Şimdi meselenin bu hale getirilmesindeki etmenlerden birinin de Müslümanlara yönelik haksız eleştirilerle birlikte haklı eleştirilerin dayandığı zeminin kendisidir. Bu zemin, olan ile olması gereken arasındaki derin ayrımı fark etmemesidir. Özellikle de din ve dini düşünce ile bağının zayıf olması, dinin müktesebatını bilmemesi, yapılan propaganda ile eleştirel tutumunu kısmi doğrulara yükleyerek haklı çıkmaya çalışmanın zeminidir. Bu zemin aynı zamanda hibrit sosyolojinin beslendiği ve gerçeklik alanı bulabildiği bir zemini sağlaması bakımından da önemlidir. El birliği ile her kesimin, kesitin dine/İslam’a yönelik saldırılara koro halinde katılmaları, hibrit sosyolojinin olmazsa olmazı olmaktadır. Bu şekilde kendisine bir sosyolojik gerçeklik inşa etmektedir.

İslam’a yöneltilmiş her haksız eleştiri ve söylem aslında propaganda amaçlı ve hibrit bir sosyolojinin varlığının kesinlenmesine yönelik bir adımdır. Ama Müslümanlar da bu meselede sınıfta kalmışlardır. Kendi dinlerine sahip çıkmak yerine, yapılan saldırılara cevap üreteceğiz diye aslında aynı kanala su taşımaya devam etmektedirler. Bunun tipik algılarından biri de: İslam/din bugüne uyarlanabilecek bir düzlemi işaret etmiyor. Müslümanlık bizim gerçekliğimizle örtüşmüyor, gibi yargılardır. Siz zaten baştan bir sosyal gerçekliği kabul ediyorsunuz, sonra o gerçeklikle uyum göstermiyor diye dini ve İslam’ı gerçeklik dışı diye gündemleştiriyorsunuz. Buradaki hileyi fark edemeyen birinin müslüman olma ihtimali giderek zayıflamaktadır.

Hibrit sosyoloji, modern sosyolojinin dışında farklı sosyolojilere kapı aralar gibi görünerek kendi meşruiyet alanını genişletmektedir.
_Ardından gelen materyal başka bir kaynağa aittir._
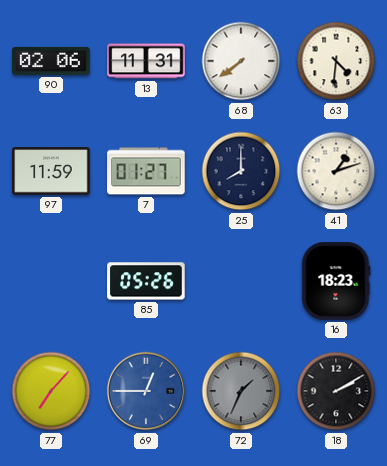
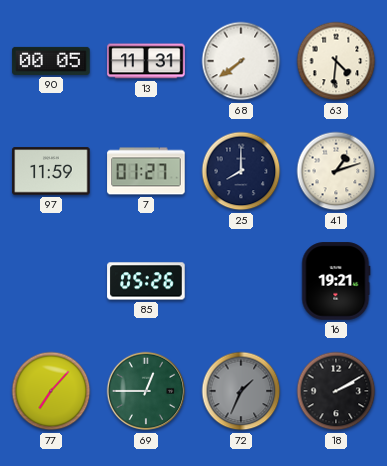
90: 02:06 -> 00:05
16: 18:23 -> 19:21
69 dial: blue -> green
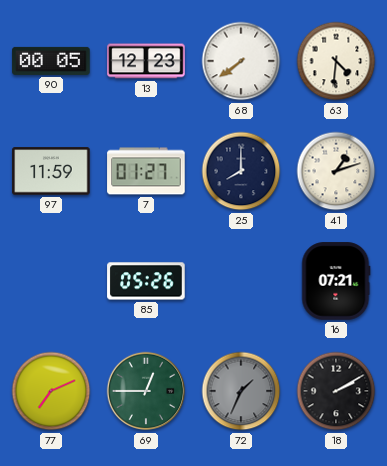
13: 11:31 -> 12:23
16: 19:21 -> 07:21
77: 7:07 -> 7:11
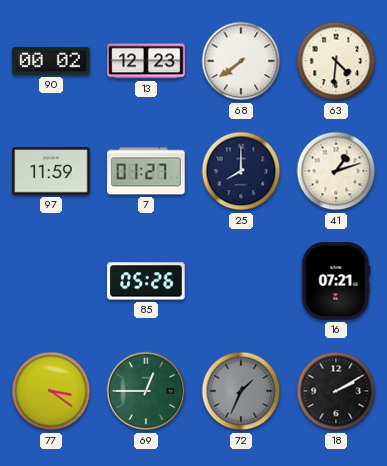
90: 00:05 -> 00:02
77: 7:11 -> 3:21
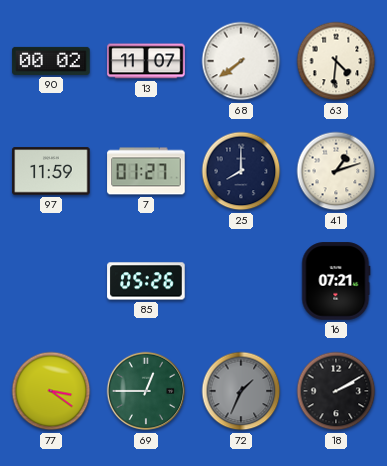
13: 12:23 -> 11:07
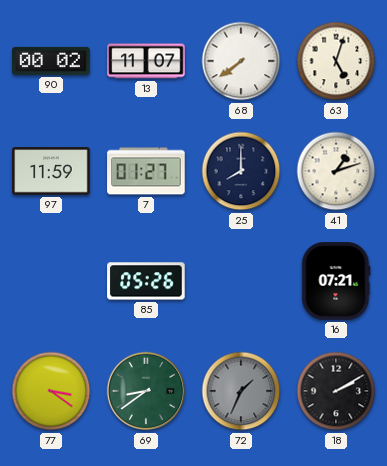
63: 4:31 -> 5:03
69: 12:45 -> 8:39
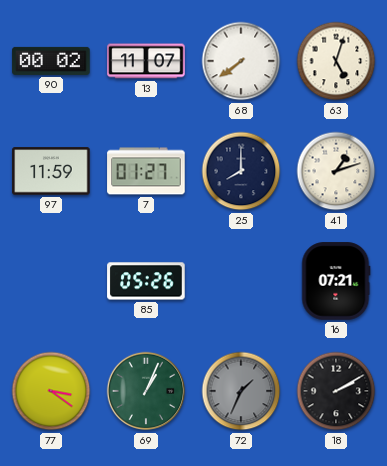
69: 8:39 -> 1:04
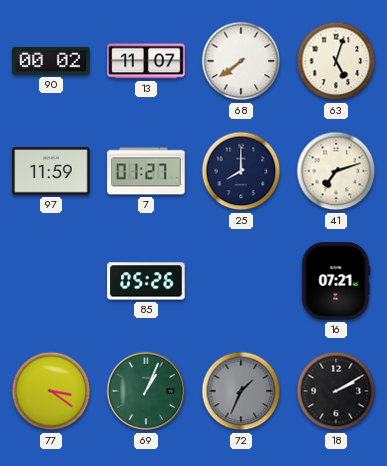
41: 1:12 -> 7:12
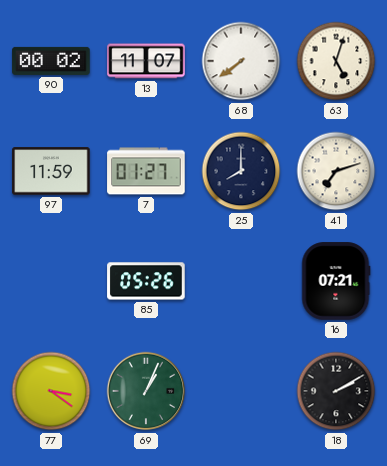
72: 1:34 -> none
Ama bu adım, kendi dışında kabul görmüş bütün farklılıkları kendi içinde eritebileceğini hesaba katarak atılan bir adımdır. Maalesef Müslümanlar bu durumun farkındalığına sahip değiller. Bu genişlik ve müsamaha gösterisi aynı zamanda bir yapı bozum hareketi olarak işlevselleştirilmiştir. Modernliğin biçimlendirici özelliğini devir almış ve eline aldığı her düşünceyi de kendi sistematiği içinde düzenlemekten vazgeçmemektedir. Bu da kültürler arasındaki asimilasyonu güçlendirmekte ve her şeyi yerli yerinden ederek kabulünü sağlamaktadır. En büyük tehlike ise bu durumu görememe konusundaki körlüğümüzdür.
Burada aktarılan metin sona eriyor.